Haince planlar , Süreç ve Başkalaşma

  • Prof. Dr. Osman Şahin
  • Prof. Dr. Osman Şahin
    17 May 2024 09:01

    ZORLU DÖNEMLERLE BAŞA ÇIKMA YOLLARI 9

    Hazret-i Bediüzzaman’ın Onüçüncü Şua’da ele aldığı, iyiliğe, güzelliğe, imana ve Kur’an’a düşman olanların hak yolunun yolcularını davalarından vazgeçirmek için, o zaman kullandıkları ve günümüzde de birebir sahneye koydukları en dehşetli ve haince planlardan üçüncüsüne geldik.
    Korkutmak, ürkütmek, hizmetlerin yanlış kullanımlarını (su-i istimalatını), Hizmet erkanlarının ve elemanlarının kusurlarını göstermek suretiyle Hizmet insanlarını vazgeçirmek veya bitirmek isteyen uğursuz şebekelerin bir sonraki taktikleri ise dünyanın cazibesini ve gittikleri yolun doğruluğunu sorgulatmak için ilmin ve felsefi akımların ürettiği bir takım fikir ve düşünceleri kullanarak onların Hizmet’e olan inançlarını ve güvenlerini yıkmaktır:

    “Maddiyun felsefesinin ve medeniyetinin câzibedar sefahet ve uyutucu lezzetli zehirleriyle ifsad etmekle mâbeynlerinde tesanüdü kırmak ve üstadlarını ihanetlerle çürütmek ve mesleklerini fennin, felsefenin bazı düsturlarıyla nazarlarından sukut ettirmektir ki, Nakşîlere ve ehl-i tarikate karşı istimâl ettikleri aynı silâhla bizlere hücum ettiler, fakat aldandılar.

# Verilen Veriler
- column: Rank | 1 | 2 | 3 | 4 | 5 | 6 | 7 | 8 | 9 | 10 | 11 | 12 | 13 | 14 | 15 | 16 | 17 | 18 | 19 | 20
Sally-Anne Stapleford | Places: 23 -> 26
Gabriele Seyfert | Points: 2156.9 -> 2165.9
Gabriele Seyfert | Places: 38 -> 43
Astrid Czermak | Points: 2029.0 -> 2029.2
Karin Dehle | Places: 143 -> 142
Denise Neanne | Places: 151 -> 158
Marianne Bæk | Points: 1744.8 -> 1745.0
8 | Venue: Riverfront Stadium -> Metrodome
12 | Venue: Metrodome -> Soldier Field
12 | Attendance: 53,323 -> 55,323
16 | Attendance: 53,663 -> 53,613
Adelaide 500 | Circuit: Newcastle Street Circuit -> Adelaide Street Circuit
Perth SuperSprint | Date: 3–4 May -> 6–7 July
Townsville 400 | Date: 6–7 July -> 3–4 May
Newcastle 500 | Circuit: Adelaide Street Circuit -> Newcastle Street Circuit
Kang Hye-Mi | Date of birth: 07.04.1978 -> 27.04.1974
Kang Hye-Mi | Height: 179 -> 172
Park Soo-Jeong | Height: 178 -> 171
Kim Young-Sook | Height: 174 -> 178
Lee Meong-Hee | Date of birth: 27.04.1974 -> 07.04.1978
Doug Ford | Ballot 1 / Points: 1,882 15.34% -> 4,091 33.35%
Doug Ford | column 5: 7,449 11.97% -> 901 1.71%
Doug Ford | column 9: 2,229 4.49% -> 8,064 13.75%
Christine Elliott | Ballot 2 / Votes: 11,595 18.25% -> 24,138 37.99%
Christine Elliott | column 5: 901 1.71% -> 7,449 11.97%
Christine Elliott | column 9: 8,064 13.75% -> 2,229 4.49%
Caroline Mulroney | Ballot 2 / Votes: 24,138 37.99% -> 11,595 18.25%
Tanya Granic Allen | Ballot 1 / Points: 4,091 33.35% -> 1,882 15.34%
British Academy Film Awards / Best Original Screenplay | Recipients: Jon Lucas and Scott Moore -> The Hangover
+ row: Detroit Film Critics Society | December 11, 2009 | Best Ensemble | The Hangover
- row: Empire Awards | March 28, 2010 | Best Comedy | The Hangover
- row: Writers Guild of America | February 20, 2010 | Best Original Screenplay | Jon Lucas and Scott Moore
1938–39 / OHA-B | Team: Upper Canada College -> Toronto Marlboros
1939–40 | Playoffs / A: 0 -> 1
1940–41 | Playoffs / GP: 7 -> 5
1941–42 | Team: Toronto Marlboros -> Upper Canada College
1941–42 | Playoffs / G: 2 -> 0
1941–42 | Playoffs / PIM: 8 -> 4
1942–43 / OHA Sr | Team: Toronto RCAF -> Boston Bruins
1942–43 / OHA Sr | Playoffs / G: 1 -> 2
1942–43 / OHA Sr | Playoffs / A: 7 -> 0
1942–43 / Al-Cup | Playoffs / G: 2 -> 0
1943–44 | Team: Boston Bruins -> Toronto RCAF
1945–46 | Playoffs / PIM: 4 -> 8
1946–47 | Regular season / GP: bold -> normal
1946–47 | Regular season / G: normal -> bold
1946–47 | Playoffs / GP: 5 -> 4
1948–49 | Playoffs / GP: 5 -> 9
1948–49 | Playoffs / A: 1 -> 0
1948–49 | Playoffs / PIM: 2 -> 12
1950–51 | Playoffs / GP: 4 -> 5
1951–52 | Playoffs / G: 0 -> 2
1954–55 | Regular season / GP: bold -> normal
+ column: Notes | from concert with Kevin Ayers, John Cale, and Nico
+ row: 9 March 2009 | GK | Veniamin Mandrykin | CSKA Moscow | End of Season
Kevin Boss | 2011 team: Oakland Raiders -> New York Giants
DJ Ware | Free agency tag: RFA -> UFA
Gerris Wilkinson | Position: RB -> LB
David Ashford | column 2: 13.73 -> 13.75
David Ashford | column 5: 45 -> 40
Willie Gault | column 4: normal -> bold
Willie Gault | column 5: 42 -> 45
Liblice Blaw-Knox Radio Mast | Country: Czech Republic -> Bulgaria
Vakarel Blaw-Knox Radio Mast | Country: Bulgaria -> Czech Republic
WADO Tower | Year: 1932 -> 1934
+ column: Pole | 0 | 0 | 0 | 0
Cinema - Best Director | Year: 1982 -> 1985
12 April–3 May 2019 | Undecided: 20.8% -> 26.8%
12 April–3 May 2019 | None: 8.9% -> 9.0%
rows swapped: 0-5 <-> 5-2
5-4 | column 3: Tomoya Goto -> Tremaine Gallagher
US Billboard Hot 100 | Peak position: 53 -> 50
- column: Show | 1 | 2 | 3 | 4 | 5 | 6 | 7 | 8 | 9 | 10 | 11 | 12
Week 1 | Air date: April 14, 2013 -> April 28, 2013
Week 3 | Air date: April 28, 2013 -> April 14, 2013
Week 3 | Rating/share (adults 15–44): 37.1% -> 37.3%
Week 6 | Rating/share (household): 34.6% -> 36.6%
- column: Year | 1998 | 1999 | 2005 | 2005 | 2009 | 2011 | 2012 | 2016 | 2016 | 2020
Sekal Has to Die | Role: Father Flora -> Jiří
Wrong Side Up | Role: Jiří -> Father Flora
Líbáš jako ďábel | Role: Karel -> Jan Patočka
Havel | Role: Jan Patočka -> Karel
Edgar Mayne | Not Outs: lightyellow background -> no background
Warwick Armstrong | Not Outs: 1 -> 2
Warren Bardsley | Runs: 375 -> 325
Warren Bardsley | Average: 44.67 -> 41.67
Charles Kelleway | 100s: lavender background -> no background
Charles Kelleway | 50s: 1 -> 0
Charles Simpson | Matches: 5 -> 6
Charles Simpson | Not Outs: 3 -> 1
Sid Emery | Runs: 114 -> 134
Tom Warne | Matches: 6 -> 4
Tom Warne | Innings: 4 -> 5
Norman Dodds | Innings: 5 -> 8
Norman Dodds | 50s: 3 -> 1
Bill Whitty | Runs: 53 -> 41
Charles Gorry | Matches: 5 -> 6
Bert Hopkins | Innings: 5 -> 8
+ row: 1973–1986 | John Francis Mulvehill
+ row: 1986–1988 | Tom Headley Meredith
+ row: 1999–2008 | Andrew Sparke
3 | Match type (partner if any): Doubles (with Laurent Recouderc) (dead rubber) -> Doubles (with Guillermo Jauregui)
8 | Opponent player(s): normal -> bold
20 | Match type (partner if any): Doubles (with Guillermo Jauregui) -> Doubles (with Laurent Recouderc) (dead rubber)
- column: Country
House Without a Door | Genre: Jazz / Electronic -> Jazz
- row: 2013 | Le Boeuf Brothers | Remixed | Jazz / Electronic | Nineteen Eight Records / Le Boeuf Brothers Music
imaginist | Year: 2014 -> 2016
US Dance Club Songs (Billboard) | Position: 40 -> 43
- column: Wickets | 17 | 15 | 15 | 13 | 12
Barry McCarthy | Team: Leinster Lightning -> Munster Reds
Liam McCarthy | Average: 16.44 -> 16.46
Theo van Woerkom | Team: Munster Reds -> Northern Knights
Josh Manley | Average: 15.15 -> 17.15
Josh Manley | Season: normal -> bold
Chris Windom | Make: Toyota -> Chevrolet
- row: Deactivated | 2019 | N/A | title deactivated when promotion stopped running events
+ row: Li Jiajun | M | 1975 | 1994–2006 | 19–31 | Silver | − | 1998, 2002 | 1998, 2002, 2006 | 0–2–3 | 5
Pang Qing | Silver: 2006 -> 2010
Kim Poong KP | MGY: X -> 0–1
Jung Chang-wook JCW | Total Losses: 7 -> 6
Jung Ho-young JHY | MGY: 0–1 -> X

# İstenenler
Haince planları anlatan metin parçasında "Hazret-i Bediüzzaman’ın Onüçüncü" ile başlayıp "planlardan üçüncüsüne geldik." ile biten bölümü yeniden yazınız; bu sırada "dehşetli" kelimesini "korkunç" olarak değiştiriniz.

# Çözüm
Hazret-i Bediüzzaman’ın Onüçüncü Şua’da ele aldığı, iyiliğe, güzelliğe, imana ve Kur’an’a düşman olanların hak yolunun yolcularını davalarından vazgeçirmek için, o zaman kullandıkları ve günümüzde de birebir sahneye koydukları en korkunç ve haince planlardan üçüncüsüne geldik.